In August 2021, nearly one year after WALHI filed the complaint, P&G contracted Landesa, a nonprofit focused on land rights, to review how the company’s grievance procedures were handling social issues such as land disputes, including the cases raised in the complaint, according to a Landesa spokesperson. 

Dr Siân Morris, senior director of P&G Corporate Scientific and Sustainability Communications, said in an email that the company had yet to figure out how to reconcile WALHI’s complaint but is committed to moving forward.

“There’s a mistrust on both sides,” said Wootliff, the sustainability consultant who works with AAL. “The NGOs think that the companies are really trying to get away with as little as possible.

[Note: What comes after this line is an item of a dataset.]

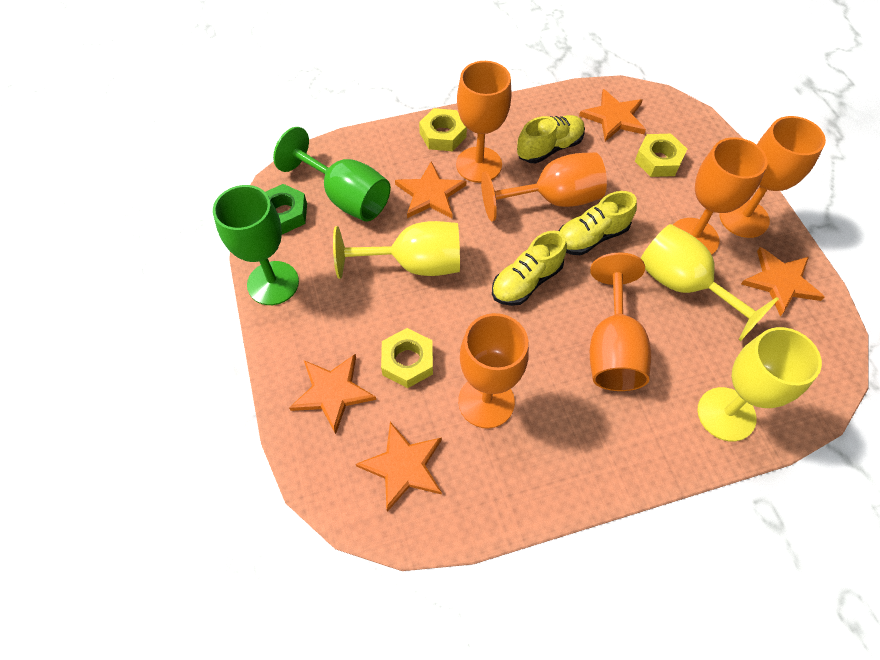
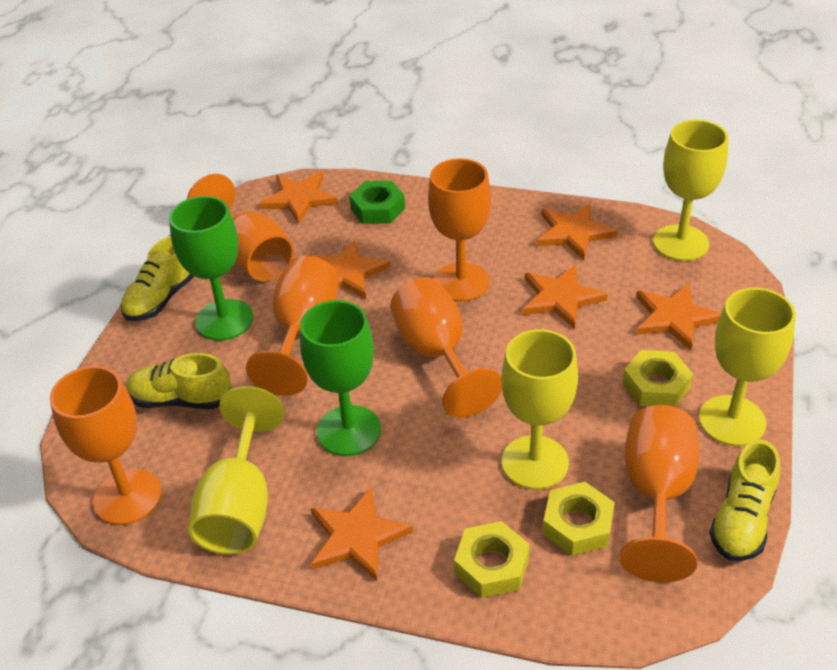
orange star: [289,354,376,434] [356,422,442,512] [395,161,466,218] [579,89,646,141] [741,247,825,316] = 5 -> [259,172,338,224] [310,240,391,299] [311,487,413,581] [522,264,608,329] [536,203,618,260] [636,283,721,350] = 6
yellow goblet: [333,221,460,279] [641,224,779,341] [697,327,822,442] = 3 -> [188,386,285,555] [502,329,578,490] [653,120,728,261] [699,288,796,446] = 4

And the companies think the NGOs are trying to get them to boil the ocean and solve all the problems in Indonesia.”

To solve these kinds of problems, the NGOs and companies need to build trust. Most importantly, companies need to work with NGOs and recognise there are greater ethical responsibilities than simply following the letter of the law, Wootliff argued. 

For now, the cases of Hemsi and Jufri, along with other cases in the complaint raised by WALHI, appear to be at a stalemate.

Abdul Haris, the former director of WALHI Central Sulawesi who authored the P&G complaint, said he is pessimistic about the palm oil industry finding a better way to resolve these issues anytime soon, given the prevalence of overlapping land documents and a lack of will from companies and local authorities to develop effective and fair solutions.

“This will never end because the farmers will need to harvest their farms and believe they have rights over their lands,” Haris said. “And they have a legal basis that shows the lands belong to them.”